As Karl unlocked the SWAT team's door, I said, "You know, vampires and wizards and shit – that's weird enough. But now, we're in the middle of a fucking 'buddy cop' movie."
Karl pushed the door open and felt around for the light switch. "Is tha
t what it is? Sure hope you're right, Stan."
"Why – you like that stuff?"
"Yeah, but that's not why I said it."
"I think the weapons room is back there," I said, pointing. "Okay, I give. Why do you want this to be a buddy cop movie?"
"Because the good guys always win," he said, as we walked to the back of the big room. "And neither of the cops ever gets killed. Maybe a flesh wound, arm in a sling in the final scene – but nothing worse. I could handle that. Here – gimme that combination."
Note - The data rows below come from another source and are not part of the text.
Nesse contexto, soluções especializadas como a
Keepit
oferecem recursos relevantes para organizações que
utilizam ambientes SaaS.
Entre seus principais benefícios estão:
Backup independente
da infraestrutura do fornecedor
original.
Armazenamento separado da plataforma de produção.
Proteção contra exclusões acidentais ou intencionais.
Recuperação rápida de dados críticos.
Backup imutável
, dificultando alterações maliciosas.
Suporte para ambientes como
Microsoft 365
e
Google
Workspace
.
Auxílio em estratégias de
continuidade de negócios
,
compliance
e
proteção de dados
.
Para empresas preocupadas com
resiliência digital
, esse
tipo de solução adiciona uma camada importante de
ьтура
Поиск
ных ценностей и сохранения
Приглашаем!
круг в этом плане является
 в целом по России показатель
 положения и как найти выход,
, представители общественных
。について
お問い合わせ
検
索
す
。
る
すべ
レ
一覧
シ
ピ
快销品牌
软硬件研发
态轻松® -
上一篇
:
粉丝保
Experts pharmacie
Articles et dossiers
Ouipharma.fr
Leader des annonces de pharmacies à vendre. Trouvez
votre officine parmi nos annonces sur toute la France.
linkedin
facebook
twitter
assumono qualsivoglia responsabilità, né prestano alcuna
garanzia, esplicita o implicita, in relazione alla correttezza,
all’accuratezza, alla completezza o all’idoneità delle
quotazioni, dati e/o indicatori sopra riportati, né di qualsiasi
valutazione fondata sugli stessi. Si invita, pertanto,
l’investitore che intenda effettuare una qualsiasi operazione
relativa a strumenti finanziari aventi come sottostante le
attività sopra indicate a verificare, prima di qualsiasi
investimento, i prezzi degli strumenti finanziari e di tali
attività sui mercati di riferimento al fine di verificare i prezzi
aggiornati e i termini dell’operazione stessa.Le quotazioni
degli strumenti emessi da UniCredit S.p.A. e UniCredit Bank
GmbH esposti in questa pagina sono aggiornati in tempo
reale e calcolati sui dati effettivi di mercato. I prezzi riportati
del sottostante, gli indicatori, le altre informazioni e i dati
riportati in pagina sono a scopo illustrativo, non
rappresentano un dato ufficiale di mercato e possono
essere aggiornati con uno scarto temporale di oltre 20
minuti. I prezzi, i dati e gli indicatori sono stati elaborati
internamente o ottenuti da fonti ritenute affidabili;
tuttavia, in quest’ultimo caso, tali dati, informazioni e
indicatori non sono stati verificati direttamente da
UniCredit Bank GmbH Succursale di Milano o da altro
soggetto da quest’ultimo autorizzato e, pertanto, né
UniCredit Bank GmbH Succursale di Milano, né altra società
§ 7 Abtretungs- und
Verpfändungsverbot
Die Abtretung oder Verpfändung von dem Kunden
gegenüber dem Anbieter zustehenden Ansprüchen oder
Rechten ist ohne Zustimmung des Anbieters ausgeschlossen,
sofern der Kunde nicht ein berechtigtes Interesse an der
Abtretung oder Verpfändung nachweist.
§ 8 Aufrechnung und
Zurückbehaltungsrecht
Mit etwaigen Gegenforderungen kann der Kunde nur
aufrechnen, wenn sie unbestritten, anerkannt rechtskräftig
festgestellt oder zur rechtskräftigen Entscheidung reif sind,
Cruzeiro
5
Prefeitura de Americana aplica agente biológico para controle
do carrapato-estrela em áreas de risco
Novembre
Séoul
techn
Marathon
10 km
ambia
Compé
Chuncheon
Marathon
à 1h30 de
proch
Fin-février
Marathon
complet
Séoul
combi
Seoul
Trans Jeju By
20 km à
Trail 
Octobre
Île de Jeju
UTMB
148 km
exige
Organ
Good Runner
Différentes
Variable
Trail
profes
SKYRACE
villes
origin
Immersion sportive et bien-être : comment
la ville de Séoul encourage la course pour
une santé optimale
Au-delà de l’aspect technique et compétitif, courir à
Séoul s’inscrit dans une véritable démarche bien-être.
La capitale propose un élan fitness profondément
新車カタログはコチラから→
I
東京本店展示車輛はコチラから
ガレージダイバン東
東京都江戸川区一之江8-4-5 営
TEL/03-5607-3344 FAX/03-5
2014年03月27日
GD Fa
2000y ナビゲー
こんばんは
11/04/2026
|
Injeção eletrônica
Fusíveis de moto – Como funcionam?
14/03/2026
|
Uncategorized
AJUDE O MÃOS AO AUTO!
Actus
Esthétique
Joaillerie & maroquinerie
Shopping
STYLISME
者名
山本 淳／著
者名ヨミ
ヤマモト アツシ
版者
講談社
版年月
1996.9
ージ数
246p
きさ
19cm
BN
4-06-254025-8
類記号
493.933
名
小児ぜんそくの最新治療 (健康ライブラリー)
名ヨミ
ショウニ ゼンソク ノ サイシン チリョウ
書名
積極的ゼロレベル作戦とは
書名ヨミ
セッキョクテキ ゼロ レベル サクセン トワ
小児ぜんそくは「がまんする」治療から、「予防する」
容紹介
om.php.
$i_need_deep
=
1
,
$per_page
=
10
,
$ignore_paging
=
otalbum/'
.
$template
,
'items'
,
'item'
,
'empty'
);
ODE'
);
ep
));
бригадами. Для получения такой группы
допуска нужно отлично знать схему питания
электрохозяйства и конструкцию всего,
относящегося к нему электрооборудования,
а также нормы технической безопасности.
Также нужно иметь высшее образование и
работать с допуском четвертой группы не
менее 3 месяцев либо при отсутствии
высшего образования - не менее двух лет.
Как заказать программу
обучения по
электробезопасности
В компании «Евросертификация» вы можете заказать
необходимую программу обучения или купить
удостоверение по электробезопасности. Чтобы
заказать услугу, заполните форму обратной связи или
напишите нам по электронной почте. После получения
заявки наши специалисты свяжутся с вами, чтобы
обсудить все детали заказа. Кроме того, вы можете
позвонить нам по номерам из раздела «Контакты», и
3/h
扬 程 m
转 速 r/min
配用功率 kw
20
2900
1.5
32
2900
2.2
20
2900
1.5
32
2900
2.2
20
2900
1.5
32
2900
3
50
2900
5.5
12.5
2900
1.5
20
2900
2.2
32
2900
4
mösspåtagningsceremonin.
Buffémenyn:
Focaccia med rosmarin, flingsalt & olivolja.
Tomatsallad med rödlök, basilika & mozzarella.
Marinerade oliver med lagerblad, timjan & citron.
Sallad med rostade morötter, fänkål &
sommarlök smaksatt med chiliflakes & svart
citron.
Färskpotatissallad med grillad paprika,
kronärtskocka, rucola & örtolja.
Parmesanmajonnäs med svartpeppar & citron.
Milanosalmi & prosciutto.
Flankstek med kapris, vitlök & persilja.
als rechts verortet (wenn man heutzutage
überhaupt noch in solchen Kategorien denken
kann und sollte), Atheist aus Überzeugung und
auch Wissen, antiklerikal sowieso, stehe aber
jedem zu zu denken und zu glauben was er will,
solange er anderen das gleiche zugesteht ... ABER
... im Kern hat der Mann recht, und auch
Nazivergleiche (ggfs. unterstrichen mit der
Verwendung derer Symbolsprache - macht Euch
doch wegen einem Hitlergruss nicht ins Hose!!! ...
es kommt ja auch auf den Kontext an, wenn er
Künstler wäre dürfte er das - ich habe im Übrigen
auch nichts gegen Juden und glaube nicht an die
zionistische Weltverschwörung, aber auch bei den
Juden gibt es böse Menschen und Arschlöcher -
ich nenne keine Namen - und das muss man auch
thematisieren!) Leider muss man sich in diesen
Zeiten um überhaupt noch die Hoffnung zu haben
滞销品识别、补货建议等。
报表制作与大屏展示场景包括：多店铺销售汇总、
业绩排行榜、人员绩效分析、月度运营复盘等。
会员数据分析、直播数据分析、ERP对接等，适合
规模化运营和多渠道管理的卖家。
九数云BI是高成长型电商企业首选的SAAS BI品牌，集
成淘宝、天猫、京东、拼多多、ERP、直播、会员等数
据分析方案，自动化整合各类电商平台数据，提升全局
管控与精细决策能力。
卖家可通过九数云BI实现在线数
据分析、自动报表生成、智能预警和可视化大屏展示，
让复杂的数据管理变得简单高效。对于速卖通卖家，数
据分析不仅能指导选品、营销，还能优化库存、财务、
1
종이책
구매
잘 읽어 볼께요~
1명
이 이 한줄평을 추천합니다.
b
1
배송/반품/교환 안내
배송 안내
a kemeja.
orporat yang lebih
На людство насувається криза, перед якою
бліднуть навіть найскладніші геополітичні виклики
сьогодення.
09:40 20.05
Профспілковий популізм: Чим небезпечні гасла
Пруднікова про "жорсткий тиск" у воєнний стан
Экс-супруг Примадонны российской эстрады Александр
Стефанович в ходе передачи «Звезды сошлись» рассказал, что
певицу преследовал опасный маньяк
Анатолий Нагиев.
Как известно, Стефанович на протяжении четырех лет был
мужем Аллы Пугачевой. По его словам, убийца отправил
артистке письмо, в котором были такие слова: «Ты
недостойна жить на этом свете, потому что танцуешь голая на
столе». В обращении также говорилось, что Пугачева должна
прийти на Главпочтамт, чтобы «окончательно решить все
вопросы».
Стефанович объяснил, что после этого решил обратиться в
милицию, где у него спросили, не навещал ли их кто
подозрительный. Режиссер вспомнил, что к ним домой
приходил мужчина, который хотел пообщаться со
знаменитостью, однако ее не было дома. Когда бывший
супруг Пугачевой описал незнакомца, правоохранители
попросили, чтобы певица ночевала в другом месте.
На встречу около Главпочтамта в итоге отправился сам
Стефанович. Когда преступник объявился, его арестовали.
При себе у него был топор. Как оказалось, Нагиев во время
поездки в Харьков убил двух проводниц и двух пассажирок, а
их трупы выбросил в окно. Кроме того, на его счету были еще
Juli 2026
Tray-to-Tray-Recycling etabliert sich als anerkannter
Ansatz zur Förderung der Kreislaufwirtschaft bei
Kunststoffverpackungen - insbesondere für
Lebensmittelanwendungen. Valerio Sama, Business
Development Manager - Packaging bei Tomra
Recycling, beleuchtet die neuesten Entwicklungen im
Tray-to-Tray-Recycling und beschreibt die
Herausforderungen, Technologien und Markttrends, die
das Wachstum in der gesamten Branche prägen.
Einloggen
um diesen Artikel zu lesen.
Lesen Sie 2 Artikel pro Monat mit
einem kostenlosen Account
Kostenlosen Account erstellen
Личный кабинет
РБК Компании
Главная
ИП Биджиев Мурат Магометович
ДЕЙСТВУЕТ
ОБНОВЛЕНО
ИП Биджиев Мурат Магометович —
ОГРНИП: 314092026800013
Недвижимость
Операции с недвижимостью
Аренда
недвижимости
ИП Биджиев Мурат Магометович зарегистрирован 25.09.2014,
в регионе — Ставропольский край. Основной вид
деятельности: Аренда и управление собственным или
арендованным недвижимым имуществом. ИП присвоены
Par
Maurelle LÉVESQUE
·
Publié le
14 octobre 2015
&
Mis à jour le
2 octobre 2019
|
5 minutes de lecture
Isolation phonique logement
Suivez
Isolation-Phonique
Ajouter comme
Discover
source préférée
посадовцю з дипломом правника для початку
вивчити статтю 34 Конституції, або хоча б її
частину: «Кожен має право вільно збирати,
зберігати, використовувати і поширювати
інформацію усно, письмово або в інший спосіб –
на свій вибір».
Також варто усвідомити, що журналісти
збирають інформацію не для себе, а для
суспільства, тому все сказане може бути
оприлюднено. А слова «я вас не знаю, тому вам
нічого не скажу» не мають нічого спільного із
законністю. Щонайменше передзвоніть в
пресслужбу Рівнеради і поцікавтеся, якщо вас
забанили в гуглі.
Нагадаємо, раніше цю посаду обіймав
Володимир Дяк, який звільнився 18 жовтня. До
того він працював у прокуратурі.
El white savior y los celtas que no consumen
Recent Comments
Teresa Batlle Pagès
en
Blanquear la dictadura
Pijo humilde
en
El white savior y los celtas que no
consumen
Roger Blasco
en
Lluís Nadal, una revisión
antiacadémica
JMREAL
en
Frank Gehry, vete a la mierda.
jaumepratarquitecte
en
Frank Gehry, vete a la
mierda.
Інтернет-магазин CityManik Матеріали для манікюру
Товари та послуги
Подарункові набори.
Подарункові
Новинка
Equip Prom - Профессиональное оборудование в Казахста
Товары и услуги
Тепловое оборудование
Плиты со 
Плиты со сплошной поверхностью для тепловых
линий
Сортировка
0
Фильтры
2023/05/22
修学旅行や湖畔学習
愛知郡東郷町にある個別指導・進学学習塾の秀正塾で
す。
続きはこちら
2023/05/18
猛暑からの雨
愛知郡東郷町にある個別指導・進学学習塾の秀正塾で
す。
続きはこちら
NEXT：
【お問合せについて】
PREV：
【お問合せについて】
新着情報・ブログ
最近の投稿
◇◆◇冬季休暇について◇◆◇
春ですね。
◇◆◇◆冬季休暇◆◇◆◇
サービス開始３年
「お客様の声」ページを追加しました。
Consulting the paper, Karl carefully turned the big dial back and forth a few times, then tried the handle. The steel door unlocked with a click. I gave the handle a pull, and the door opened smoothly on well-oiled hinges. A couple of bright florescent lights in the ceiling came on automatically.
"Holy fuck," Karl said softly. "Will you look at this shit!"
We were bleeding time faster than a vampire's victim loses blood, so within ten minutes of opening the SWAT unit's weapons room, Karl and I were in the parking lot, heading for a brown Plymouth – the car the department had assigned us to replace the one with the man-sized dent in its roof
We walked as fast as we could with all the stuff we were carrying. Stopping behind our new ride, I was fishing for the keys when I heard the sound of a car door opening in the row behind us, then heard it again. Part of my mind noticed that I didn't hear those doors slam shut.
I wasn't worried. Jamieson Longworth was dead, and his buddy, Sligo, was up at Lake Scranton, getting ready for the biggest night of his life – which I hoped would also be his last.
I should have worried.
I realized that when I heard, from behind us, the distinctive clickety-clack of a shotgun being racked.
Both of Karl's arms were full; so was one of mine, while my other hand was deep in my pants pocket, digging for the car keys. We had no chance at all.
Then a familiar man's voice told us, "Stand very still, gentlemen."
We froze like Gorgon statues.
After a few seconds, he said, "Good. Now, without unburdening yourselves, turn this way. Slowly."
Once I'd heard that voice, I was pretty sure we were fucked. Then we turned around, and I knew it for certain.